> [Fragmento de texto]:

━━━━━━

SAN PABLO- El conflictivo tema del aborto fue evitado ayer durante el encuentro del papa Benedicto XVI y el presidente de Brasil, Lula da Silva, quien defendió la separación de Iglesia y Estado y explicó sus programas sociales.
Tras el encuentro de ayer, la embajadora brasileña ante la Santa Sede, Vera Machado, aseguró que el tema del aborto, sobre el que el Papa y Lula tienen posturas contrapuestas, "no fue tocado por el pontífice en la reunión", pese a que en su discurso al arribar a San Pablo defendió el derecho a la vida "desde su concepción hasta su declinación".
Según Machado, el presidente Luiz Inácio Lula da Silva dijo al papa Joseph Ratzinger que su gobierno desea "preservar y consolidar el Estado laico y tener a la religión como un instrumento para tratar el espíritu y los problemas sociales".
Analistas citados por la agencia alemana DPA interpretaron esa frase como una explicación de las resistencias del gobierno brasileño a firmar un concordato con el Vaticano, que a juicio de Itamaraty (Cancillería brasileña) violaría el principio de separación de Iglesia y Estado vigente en el país.
El acuerdo en negociación, según fuentes gubernamentales y eclesiásticas, contempla temas como la enseñanza obligatoria de religión en las escuelas públicas, permiso para la presencia y protección de misioneros en reservas indígenas y beneficios fiscales para los miembros de la Iglesia.

━━━━━━

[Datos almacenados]
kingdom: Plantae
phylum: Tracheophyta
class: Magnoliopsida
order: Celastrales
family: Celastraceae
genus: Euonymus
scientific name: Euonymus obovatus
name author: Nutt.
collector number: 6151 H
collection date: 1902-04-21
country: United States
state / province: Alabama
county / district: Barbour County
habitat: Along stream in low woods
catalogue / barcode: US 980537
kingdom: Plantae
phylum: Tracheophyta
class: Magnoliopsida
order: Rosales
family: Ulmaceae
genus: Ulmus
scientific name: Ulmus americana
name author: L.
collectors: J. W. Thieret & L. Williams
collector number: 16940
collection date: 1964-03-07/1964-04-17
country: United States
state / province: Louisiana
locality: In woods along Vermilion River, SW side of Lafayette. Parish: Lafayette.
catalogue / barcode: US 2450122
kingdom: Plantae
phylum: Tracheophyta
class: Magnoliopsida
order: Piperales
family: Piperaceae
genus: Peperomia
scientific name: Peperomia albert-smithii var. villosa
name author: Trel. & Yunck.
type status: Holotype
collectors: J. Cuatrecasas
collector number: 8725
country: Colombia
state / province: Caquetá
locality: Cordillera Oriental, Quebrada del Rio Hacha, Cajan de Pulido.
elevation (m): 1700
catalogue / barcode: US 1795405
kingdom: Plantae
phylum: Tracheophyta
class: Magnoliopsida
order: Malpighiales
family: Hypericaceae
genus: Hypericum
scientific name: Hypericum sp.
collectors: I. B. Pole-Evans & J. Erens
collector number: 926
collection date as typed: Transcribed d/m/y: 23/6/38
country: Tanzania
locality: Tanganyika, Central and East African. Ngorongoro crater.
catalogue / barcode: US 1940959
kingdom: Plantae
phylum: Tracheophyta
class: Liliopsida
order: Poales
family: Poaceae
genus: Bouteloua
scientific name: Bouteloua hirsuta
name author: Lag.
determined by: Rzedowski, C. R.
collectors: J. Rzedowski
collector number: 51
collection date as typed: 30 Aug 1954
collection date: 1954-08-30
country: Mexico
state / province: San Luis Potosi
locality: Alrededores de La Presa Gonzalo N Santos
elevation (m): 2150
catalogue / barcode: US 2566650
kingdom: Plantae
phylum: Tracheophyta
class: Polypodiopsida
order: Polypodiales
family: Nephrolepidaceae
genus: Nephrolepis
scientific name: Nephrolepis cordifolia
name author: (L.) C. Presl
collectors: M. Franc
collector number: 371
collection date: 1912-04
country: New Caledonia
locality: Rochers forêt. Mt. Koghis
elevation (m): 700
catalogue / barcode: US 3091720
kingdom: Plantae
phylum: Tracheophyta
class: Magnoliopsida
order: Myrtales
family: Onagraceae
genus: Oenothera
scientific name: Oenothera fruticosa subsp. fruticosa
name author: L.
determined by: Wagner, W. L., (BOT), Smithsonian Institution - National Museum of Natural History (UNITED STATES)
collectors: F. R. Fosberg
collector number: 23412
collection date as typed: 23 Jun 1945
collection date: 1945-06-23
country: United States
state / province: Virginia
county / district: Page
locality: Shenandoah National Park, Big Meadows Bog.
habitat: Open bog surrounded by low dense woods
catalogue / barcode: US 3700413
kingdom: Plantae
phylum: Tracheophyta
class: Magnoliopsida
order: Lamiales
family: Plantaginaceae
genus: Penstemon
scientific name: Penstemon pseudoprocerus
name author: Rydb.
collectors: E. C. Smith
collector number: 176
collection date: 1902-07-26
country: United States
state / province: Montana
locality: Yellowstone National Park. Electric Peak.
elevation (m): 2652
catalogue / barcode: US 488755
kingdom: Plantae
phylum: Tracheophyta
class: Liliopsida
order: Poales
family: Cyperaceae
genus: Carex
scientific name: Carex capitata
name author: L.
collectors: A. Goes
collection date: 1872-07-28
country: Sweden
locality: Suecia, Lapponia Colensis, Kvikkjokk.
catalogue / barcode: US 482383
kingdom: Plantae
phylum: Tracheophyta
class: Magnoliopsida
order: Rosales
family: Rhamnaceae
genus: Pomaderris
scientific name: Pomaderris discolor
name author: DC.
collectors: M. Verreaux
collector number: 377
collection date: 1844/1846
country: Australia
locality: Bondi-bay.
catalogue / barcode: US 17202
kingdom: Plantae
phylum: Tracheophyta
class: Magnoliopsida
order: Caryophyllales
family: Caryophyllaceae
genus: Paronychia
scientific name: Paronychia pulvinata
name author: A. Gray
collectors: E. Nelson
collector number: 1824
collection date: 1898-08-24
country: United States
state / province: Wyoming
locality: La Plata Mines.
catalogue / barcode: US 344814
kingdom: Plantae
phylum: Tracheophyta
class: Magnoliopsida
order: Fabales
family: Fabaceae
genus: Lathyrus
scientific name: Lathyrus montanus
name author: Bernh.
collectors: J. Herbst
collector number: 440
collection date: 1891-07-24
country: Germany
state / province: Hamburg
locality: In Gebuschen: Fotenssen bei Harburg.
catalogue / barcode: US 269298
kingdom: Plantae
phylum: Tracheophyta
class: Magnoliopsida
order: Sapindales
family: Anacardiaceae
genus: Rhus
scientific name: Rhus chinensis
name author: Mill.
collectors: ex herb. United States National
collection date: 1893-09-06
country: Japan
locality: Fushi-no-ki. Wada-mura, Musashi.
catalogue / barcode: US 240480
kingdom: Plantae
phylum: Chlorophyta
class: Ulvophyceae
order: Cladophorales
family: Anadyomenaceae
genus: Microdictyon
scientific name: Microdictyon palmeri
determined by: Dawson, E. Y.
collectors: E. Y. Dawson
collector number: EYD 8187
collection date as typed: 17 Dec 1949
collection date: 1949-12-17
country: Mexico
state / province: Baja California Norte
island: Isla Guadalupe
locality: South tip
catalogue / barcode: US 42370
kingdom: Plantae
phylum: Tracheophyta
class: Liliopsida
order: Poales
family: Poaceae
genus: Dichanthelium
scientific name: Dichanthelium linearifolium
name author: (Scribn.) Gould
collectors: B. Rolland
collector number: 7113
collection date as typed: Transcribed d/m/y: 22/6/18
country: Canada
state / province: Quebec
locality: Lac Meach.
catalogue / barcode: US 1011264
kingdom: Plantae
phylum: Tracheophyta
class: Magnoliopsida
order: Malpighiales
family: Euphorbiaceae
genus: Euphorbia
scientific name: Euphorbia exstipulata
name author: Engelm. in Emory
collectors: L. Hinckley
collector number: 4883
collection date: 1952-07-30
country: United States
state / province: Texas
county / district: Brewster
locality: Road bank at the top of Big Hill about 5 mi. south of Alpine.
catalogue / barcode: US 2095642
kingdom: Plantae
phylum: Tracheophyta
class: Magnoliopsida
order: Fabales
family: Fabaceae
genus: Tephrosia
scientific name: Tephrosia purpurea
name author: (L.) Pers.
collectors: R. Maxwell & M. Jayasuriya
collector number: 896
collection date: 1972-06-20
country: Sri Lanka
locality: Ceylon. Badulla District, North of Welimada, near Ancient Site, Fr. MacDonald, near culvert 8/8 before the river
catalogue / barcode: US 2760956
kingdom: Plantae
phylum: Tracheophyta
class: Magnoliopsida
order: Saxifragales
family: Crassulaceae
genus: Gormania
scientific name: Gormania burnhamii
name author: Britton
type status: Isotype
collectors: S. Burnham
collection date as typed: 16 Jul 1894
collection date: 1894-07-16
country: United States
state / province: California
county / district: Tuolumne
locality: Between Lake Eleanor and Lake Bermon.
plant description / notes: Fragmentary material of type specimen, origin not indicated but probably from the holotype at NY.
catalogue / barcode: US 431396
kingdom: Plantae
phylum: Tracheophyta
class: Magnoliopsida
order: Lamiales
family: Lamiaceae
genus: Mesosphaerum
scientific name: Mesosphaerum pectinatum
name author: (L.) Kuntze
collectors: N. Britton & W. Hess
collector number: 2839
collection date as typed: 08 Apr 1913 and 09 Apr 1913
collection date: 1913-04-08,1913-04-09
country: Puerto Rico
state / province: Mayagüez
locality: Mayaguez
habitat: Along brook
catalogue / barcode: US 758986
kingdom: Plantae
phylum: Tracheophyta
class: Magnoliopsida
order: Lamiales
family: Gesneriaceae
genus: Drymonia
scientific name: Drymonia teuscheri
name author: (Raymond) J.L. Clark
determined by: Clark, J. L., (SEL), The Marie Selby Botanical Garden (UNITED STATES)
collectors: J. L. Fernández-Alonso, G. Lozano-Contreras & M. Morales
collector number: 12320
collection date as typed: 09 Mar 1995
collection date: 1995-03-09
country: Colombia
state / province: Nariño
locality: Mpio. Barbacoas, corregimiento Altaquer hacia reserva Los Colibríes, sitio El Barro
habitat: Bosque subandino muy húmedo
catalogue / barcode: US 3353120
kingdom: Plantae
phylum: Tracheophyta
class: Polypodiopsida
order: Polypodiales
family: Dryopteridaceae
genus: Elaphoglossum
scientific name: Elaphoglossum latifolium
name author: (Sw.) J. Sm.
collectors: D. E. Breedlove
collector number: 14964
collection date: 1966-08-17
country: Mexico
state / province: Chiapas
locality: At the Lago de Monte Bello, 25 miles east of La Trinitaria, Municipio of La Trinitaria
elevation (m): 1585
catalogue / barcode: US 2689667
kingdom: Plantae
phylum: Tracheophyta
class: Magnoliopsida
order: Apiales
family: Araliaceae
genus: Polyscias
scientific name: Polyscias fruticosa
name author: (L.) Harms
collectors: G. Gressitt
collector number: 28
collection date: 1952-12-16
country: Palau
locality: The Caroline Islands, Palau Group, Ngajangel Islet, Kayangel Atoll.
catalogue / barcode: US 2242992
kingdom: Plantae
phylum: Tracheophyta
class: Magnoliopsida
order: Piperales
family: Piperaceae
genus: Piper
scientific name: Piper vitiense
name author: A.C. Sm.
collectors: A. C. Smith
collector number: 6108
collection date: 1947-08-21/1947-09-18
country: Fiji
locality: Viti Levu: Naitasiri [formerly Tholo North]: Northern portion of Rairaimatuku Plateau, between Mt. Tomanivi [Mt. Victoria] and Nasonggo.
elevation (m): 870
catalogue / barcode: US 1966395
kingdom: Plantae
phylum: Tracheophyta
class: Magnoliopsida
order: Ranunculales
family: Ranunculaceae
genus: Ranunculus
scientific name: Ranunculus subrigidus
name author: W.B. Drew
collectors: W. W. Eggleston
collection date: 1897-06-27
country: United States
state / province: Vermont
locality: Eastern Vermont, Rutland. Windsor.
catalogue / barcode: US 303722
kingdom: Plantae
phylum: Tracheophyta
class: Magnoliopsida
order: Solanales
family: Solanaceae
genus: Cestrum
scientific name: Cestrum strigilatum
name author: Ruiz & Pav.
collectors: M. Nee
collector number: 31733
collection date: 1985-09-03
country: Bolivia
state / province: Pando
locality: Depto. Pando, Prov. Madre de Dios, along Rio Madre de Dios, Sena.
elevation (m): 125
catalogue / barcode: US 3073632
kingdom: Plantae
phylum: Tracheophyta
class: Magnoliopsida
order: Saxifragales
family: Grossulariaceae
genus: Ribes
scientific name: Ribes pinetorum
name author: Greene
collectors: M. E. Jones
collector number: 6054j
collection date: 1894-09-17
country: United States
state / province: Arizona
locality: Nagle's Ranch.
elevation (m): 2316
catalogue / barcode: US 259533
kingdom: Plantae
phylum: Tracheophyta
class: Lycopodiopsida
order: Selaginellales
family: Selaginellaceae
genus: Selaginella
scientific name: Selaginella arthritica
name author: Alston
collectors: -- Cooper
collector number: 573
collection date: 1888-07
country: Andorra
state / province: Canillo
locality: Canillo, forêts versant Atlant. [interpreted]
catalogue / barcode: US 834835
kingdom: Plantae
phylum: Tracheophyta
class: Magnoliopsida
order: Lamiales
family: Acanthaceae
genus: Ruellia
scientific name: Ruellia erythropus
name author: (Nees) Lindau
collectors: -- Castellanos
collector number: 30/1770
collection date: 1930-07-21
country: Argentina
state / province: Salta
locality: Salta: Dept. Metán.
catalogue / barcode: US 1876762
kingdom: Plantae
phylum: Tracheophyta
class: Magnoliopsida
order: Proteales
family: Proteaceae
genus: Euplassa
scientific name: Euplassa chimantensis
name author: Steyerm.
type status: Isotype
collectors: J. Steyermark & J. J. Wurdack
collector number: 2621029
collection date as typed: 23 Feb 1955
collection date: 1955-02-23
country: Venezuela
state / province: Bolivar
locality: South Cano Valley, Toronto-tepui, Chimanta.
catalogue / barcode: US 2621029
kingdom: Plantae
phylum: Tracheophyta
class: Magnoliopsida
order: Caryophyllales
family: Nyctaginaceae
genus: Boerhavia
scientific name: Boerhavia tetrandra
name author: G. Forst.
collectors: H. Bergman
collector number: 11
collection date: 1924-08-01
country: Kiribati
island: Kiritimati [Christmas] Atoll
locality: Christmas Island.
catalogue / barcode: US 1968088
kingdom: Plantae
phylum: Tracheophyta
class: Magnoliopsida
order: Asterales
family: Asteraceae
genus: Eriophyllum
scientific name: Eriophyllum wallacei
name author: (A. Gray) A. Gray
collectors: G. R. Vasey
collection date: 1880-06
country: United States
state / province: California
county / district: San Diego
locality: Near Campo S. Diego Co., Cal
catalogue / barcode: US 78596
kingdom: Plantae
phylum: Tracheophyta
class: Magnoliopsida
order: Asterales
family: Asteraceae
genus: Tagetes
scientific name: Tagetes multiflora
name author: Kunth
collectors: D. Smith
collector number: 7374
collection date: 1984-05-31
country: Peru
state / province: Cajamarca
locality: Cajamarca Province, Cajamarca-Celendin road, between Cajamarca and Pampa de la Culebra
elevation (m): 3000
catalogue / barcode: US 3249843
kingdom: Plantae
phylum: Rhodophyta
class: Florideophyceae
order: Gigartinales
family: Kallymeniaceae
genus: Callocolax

━━━━━━

> [Aplica lo leído]:
1. Transcribe del texto sobre el encuentro del Papa con Lula todo lo que va desde "Analistas citados por" hasta "en el país.".
2. Responde estas preguntas según el texto sobre el encuentro del Papa con Lula.
(a) ¿Quién es la embajadora brasileña ante la Santa Sede?
(b) ¿Qué agencia cita a los analistas que interpretaron la frase de Lula?
(c) ¿Qué nombre recibe la Cancillería brasileña?
3. Continúa el texto sobre el encuentro del Papa con Lula a partir de su última oración.

> [Resultados por tarea]:
1.
Analistas citados por la agencia alemana DPA interpretaron esa frase como una explicación de las resistencias del gobierno brasileño a firmar un concordato con el Vaticano, que a juicio de Itamaraty (Cancillería brasileña) violaría el principio de separación de Iglesia y Estado vigente en el país.

2.
(a) Vera Machado.
(b) La agencia alemana DPA.
(c) Itamaraty.

3.
Según la embajadora Machado, Lula explicó al Papa el programa Beca Familia -que otorga apoyo financiero oficial a los brasileños más pobres- y la promoción de un programa de biocombustibles en África para impulsar el desarrollo de ese continente.
"Aunque no conoce los biocombustibles, el Papa dijo que considera con aprecio cualquier acción en favor de África, un continente que amerita la prioridad de la Santa Sede", precisó la diplomática brasileña.
Lula habría logrado además una reacción "complacida" del pontífice, dijo, al destacar la necesidad de reestructurar la familia ante la "desintegración de los valores éticos", que atribuyó no sólo a la pobreza, sino también a la globalización.
Según Gilberto Carvalho, asesor de Lula, en el encuentro –que se prolongó más de los 50 minutos inicialmente programados- se habló también de educación y de la juventud, y Benedicto XVI volvió a resaltar la importancia de la V Conferencia del Episcopado de América Latina y el Caribe (Celam), que se realizará desde el domingo en el santuario de Aparecida, hasta el 31 de mayo.
Por otra parte, el ex sacerdote brasileño y emblemático teólogo de la liberación, Leonardo Boff, explicó ayer en un extenso reportaje ofrecido a la estatal Agencia Brasil, que esta reunión del Celam estaba previsto inicialmente que se realizara en Quito, Ecuador.
"Pero cuando el cardenal Claudio Hummes le explicó al Papa que en Brasil se perdía un 1 por ciento de fieles por año" a manos de cultos evangélicos, Ratzinger decidió trasladarla a San Pablo.
Hummes, ex arzobispo de San Pablo que ahora integra la jerarquía de la Curia Romana y acompaña al Papa a su visita a Brasil, también le dijo que en este país la Iglesia ya perdió 20 millones de seguidores, según el ex sacerdote brasileño.